November 1, 2017

Soap Plots

There are certain kind of stories where the goal is to create drama, but not so much that you’d have to change characters, locations, or even relationship dynamics. I’ve come to start thinking of these as “soap plots,” in that the goal is to complicate the characters’ lives while avoiding any overall story change. (The origin of the term, of course, comes from soap operas.)

This is different from a story that is about dramatic relationships – who slept with who, who had whose baby in secret, and so on. While these might be stories that are featured in “soaps,” if the plot causes the story to change on any macro scale – new location, new conflicts, new themes, new characters, etc. – then it is not, by definition, a soap plot.

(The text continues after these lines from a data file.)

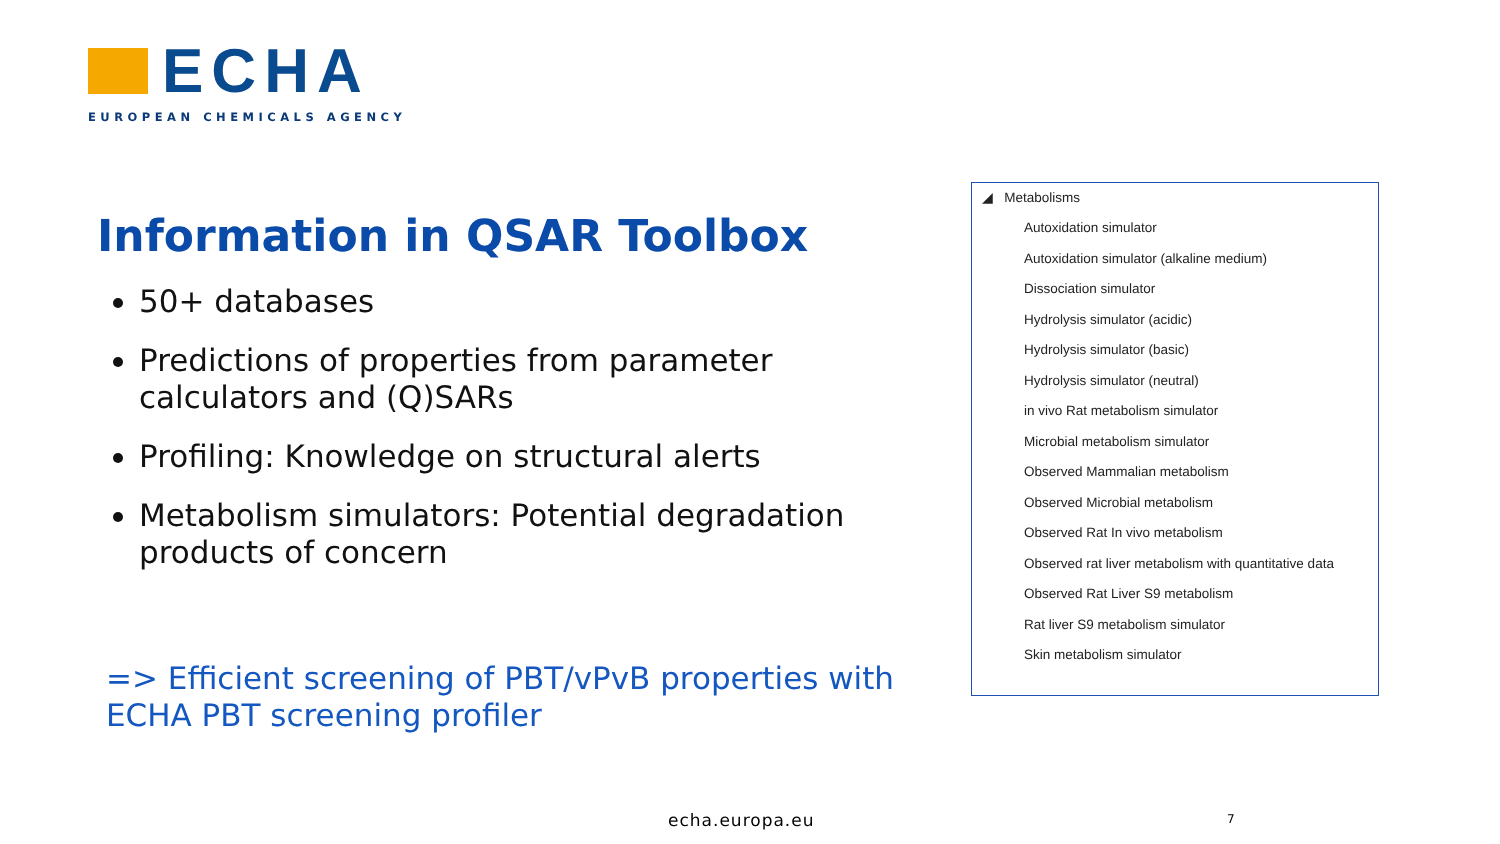ECHA
EUROPEAN CHEMICALS AGENCY
Information in QSAR Toolbox
50+ databases
Predictions of properties from parameter calculators and (Q)SARs
Profiling: Knowledge on structural alerts
Metabolism simulators: Potential degradation products of concern
=> Efficient screening of PBT/vPvB properties with ECHA PBT screening profiler
◢ Metabolisms
Autoxidation simulator
Autoxidation simulator (alkaline medium)
Dissociation simulator
Hydrolysis simulator (acidic)
Hydrolysis simulator (basic)
Hydrolysis simulator (neutral)
in vivo Rat metabolism simulator
Microbial metabolism simulator
Observed Mammalian metabolism
Observed Microbial metabolism
Observed Rat In vivo metabolism
Observed rat liver metabolism with quantitative data
Observed Rat Liver S9 metabolism
Rat liver S9 metabolism simulator
Skin metabolism simulator
echa.europa.eu 7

Poldark on PBS is the most recent one of these. PBS Masterpiece shows seem prone to these plots: while being ostensibly about the changing times, Downton Abbey steadfastly refused to change much, and resorted to ludicrous legal complications (rape, dead rapists who died under strange circumstances, ex-wives who died under strange circumstances, and so on) to keep the character relationships exactly where they are. The overall experience was a lot of stuff going on, and yet nothing was happening. The choices do not matter, which means there are no stakes.

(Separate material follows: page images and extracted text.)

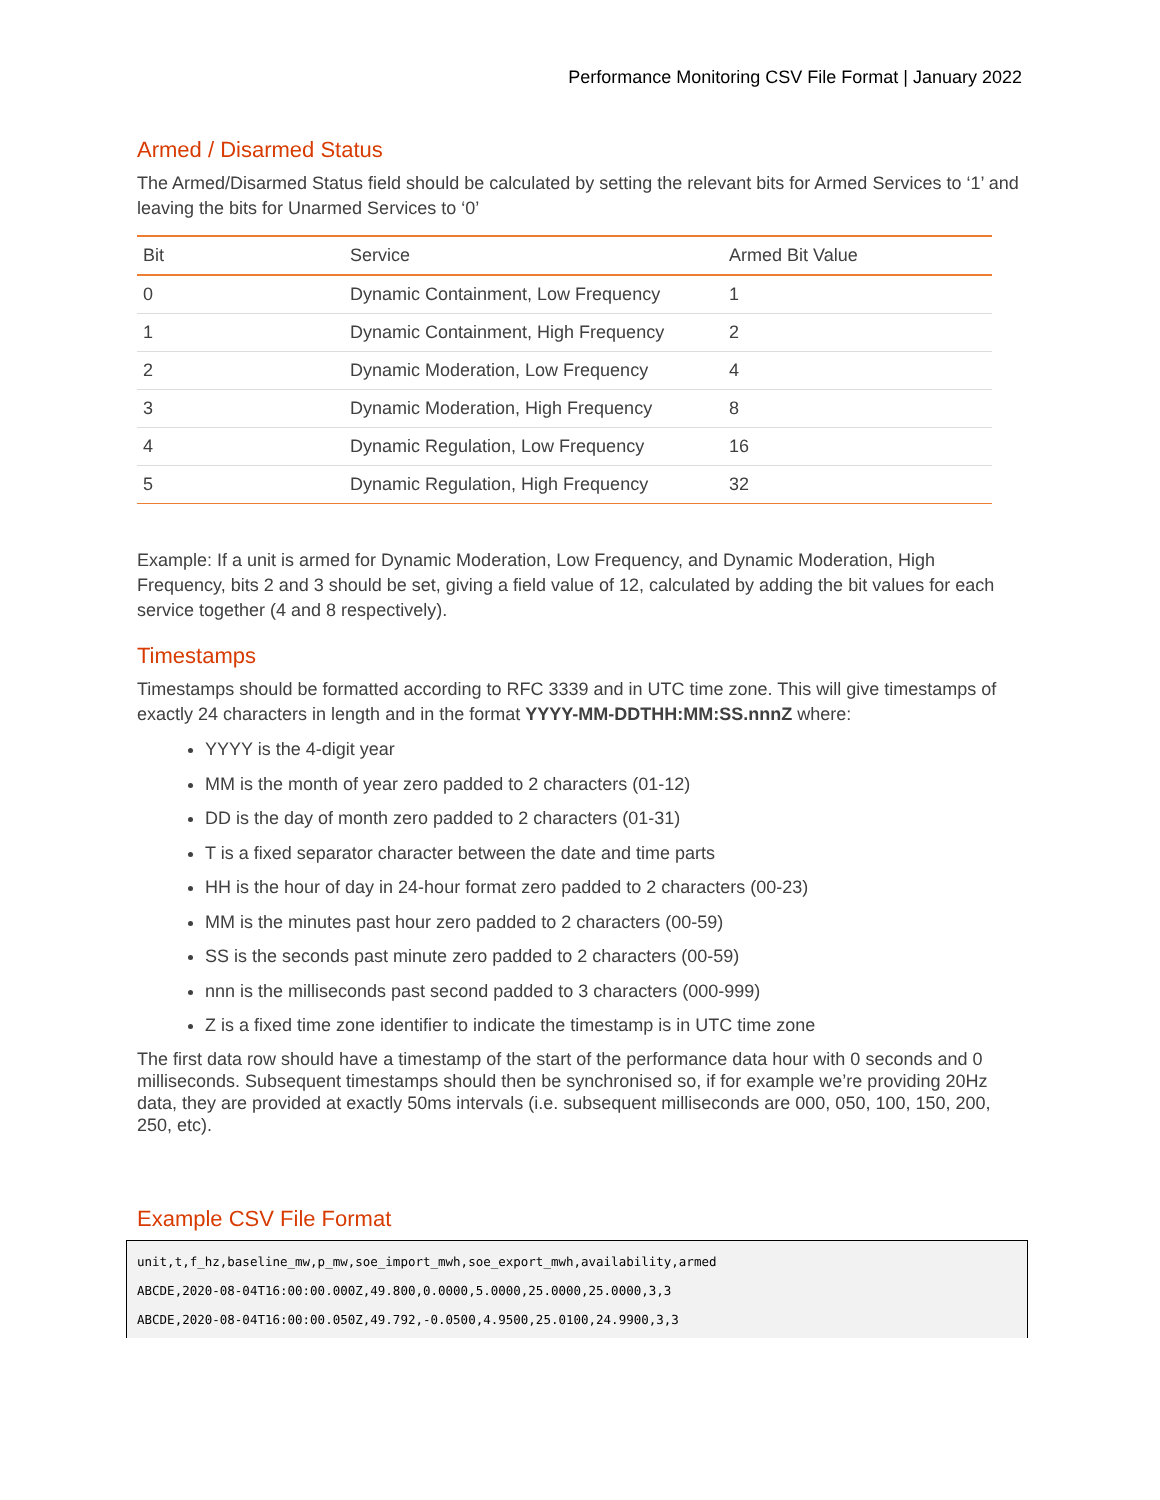Performance Monitoring CSV File Format | January 2022
Armed / Disarmed Status
The Armed/Disarmed Status field should be calculated by setting the relevant bits for Armed Services to ‘1’ and leaving the bits for Unarmed Services to ‘0’
| Bit | Service | Armed Bit Value |
| --- | --- | --- |
| 0 | Dynamic Containment, Low Frequency | 1 |
| 1 | Dynamic Containment, High Frequency | 2 |
| 2 | Dynamic Moderation, Low Frequency | 4 |
| 3 | Dynamic Moderation, High Frequency | 8 |
| 4 | Dynamic Regulation, Low Frequency | 16 |
| 5 | Dynamic Regulation, High Frequency | 32 |
Example: If a unit is armed for Dynamic Moderation, Low Frequency, and Dynamic Moderation, High Frequency, bits 2 and 3 should be set, giving a field value of 12, calculated by adding the bit values for each service together (4 and 8 respectively).
Timestamps
Timestamps should be formatted according to RFC 3339 and in UTC time zone. This will give timestamps of exactly 24 characters in length and in the format YYYY-MM-DDTHH:MM:SS.nnnZ where:
YYYY is the 4-digit year
MM is the month of year zero padded to 2 characters (01-12)
DD is the day of month zero padded to 2 characters (01-31)
T is a fixed separator character between the date and time parts
HH is the hour of day in 24-hour format zero padded to 2 characters (00-23)
MM is the minutes past hour zero padded to 2 characters (00-59)
SS is the seconds past minute zero padded to 2 characters (00-59)
nnn is the milliseconds past second padded to 3 characters (000-999)
Z is a fixed time zone identifier to indicate the timestamp is in UTC time zone
The first data row should have a timestamp of the start of the performance data hour with 0 seconds and 0 milliseconds. Subsequent timestamps should then be synchronised so, if for example we’re providing 20Hz data, they are provided at exactly 50ms intervals (i.e. subsequent milliseconds are 000, 050, 100, 150, 200, 250, etc).
Example CSV File Format
unit,t,f_hz,baseline_mw,p_mw,soe_import_mwh,soe_export_mwh,availability,armed
ABCDE,2020-08-04T16:00:00.000Z,49.800,0.0000,5.0000,25.0000,25.0000,3,3
ABCDE,2020-08-04T16:00:00.050Z,49.792,-0.0500,4.9500,25.0100,24.9900,3,3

Poldark is similar in that it keeps throwing obstacles in the way of the characters to maintain a lot of the same dynamics. Though the story is based on a book series, and thus has to keep to some character mixups, there are times that the characters make intentionally stupid choices just to maintain status quo.

One show that found (or was forced to find) a way around this is Halt and Catch Fire, which essentially built a whole new show every season, skipping forward in time to find that a lot of the character dynamics had totally changed and telling a whole new story. Mad Men and The Wire figured out the same methodology. It’s a device that acts as a service for the writer probably even more than the reader: by totally eliminating the option to do the same old same old, you’re forced to innovate.